What is PDF Metadata?
PDF metadata is information stored inside the file that isn't visible on the page itself. It includes: Title, Author, Subject, Keywords, Creator (the app that generated the file), Producer (the PDF library used), and timestamps for creation and modification. This data is readable by search engines, document management systems, and anyone who checks the file properties.
Why Edit PDF Metadata?
There are three main reasons. Privacy: a PDF exported from Word often contains the author's full name, computer username, and company name — information you may not want to share with external recipients. Professionalism: setting a proper Title and Author makes documents look polished in document management systems and search results. Discoverability: adding relevant Keywords to a PDF published on your website helps search engines index and rank the document correctly.

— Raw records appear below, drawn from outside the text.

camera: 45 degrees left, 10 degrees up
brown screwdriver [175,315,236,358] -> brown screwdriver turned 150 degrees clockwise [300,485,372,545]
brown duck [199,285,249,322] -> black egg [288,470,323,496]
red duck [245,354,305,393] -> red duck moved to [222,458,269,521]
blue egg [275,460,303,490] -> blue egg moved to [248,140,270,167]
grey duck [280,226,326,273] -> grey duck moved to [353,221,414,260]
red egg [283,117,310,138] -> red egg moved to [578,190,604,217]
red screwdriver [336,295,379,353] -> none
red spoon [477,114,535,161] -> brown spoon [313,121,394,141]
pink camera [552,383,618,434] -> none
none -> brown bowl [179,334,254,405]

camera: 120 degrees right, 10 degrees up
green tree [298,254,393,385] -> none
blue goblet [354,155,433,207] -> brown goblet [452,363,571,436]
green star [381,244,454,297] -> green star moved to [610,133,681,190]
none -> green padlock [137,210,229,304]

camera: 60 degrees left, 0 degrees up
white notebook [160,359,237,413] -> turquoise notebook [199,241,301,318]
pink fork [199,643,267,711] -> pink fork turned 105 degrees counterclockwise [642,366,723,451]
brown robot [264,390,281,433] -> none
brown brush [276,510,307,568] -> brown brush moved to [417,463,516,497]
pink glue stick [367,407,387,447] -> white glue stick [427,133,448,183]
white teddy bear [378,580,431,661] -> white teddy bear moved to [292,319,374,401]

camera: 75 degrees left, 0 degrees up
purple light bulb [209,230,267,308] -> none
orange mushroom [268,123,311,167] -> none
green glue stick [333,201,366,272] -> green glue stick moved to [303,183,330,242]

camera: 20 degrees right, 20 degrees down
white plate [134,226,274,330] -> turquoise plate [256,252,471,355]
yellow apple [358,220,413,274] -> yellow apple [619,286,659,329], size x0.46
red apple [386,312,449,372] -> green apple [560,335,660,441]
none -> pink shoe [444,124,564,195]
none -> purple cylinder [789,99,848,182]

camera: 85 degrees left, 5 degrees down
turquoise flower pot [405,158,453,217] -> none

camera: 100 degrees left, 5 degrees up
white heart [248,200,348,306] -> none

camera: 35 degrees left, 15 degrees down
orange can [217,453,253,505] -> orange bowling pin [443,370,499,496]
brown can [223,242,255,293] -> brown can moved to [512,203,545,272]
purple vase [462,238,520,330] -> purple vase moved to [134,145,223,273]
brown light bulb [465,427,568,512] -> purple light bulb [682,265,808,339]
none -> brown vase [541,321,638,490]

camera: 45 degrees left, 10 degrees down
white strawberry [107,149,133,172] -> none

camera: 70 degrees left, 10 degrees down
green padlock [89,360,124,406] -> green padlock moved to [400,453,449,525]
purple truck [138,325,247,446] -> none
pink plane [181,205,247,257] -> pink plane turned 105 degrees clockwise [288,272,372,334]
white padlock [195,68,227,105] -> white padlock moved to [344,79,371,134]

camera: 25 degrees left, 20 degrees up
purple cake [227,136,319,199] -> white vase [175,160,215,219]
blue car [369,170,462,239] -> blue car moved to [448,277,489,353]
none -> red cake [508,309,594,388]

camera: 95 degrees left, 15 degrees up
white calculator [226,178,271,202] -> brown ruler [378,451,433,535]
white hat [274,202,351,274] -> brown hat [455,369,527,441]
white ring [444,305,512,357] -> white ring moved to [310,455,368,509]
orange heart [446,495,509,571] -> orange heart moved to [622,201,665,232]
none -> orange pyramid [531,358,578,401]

- Check the Author field before sending contracts — it often shows your Windows username
- Set Title to the document's official name for better display in PDF viewers
- Add Keywords for PDFs you publish online to improve search engine indexing
Step-by-Step: Edit PDF Metadata
1. Open the Edit Metadata tool and upload your PDF. 2. The current metadata values are loaded into editable fields. 3. Update any fields you want to change — leave others as-is. 4. Click Apply to save the changes. 5. Download the updated PDF.
What Metadata Can and Can't Be Removed
Our tool can edit the standard document information dictionary (Title, Author, Subject, Keywords, Creator, Producer). It also strips the XMP metadata packet, which is a secondary XML-based metadata store used by Adobe products. Hidden revision history and embedded file streams are not part of the standard metadata fields and require specialised tools to remove.